◆ List of tasks:
• 1. Translate this sentence from the review of Blood For Irina into Spanish: "Another unique facet is the dilapidated hotel room where much of this film takes place."
• 2. According to the review of Blood For Irina, how many constant actors does the film contain?

◆ Passage:
____________

Largely without spoken dialogue and containing only three constant actors, Blood For Irina largely comes across as a bizarre, stylized montage silent exposition of the life story of a female, ancient (but of course young looking Vampire in the prime of her life) who has been getting too “long in the tooth” as of late and suffers from a physical sickness, if not an apparent all-encompassing weariness of life in general that is probably beyond the overblown malaise ridden sensibility of most teenage Goth kids. The other two characters in the film are a streetwalker and a serial killer both of whom seem somehow obsessed with our titular vampire despite the inherent danger of this and by the time this tale of done, these fellow creatures of the night will embark on a passionate love triangle that is entirely sexless, sad and will ultimately take none of these lost souls to a place where none of them might have chosen to be. I will not discuss the plot in this film further, because anything more I could possibly say about it would surely destroy the loose premise of this thing.
As for the 70’s sensibility this film struggled so hard to simulate, several of this films facets are spot on… Irina is a long haired pretty Vampire with long hair down to her bosoms and a trickle of blood pouring out of either side her face like so much make up. It should be noticed that the blood in this film has a distinctive “red paint” quality to it, similar to that of the ancient Italian horror films and it was a look I thought I would never see again. Another unique facet is the dilapidated hotel room where much of this film takes place.  Such films from so long ago were notorious for using any run down building as the “vampires lair” for most of the interior shots and for this modern bloodsucker who feeds upon the white trash residents of a small seaside town as prey, this setting seems run down and more impossibly authentic than any Romanian castle. Granted this film was created on a budget just like originals were, and admittedly the use of a single interior set for most of the scenes is not an uncommon thing in most of the films I review, but the claustrophobic sadness of this particular film’s hotel sets couldn’t have been better if they would have an endless budget and filmed all scenes in a dedicated studio. Of course such onscreen mixtures of eroticism and horror were always based on dark minimalism over budget as basic aesthetic so it doesn’t take much to impress me.

____________

◆ Available data:
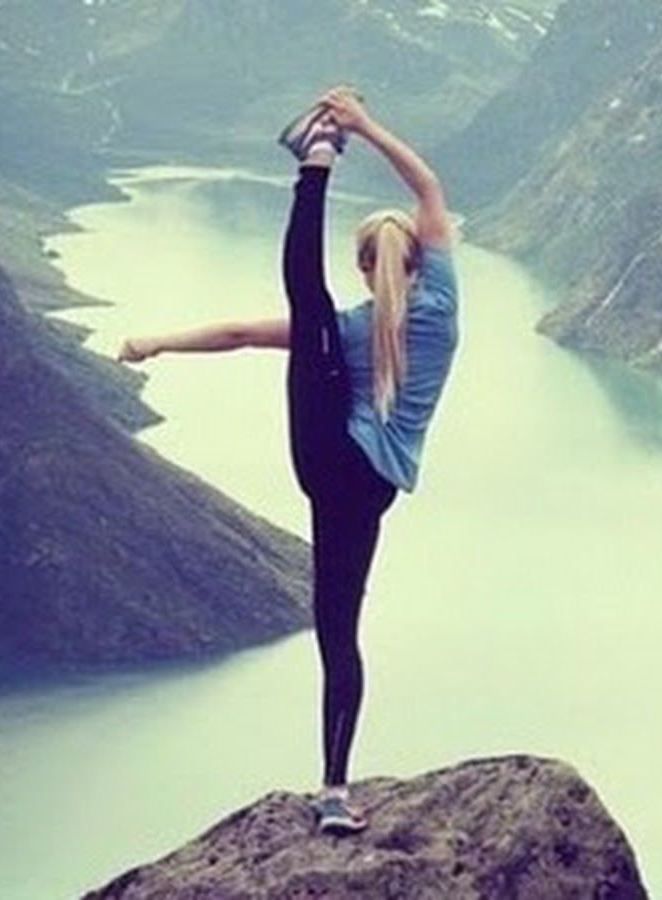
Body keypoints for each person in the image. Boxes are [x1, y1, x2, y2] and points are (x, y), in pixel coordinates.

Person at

____________

◆ Answers per task:
• 1. Otra faceta singular es la habitación de hotel ruinosa donde transcurre gran parte de esta película.

• 2. Three.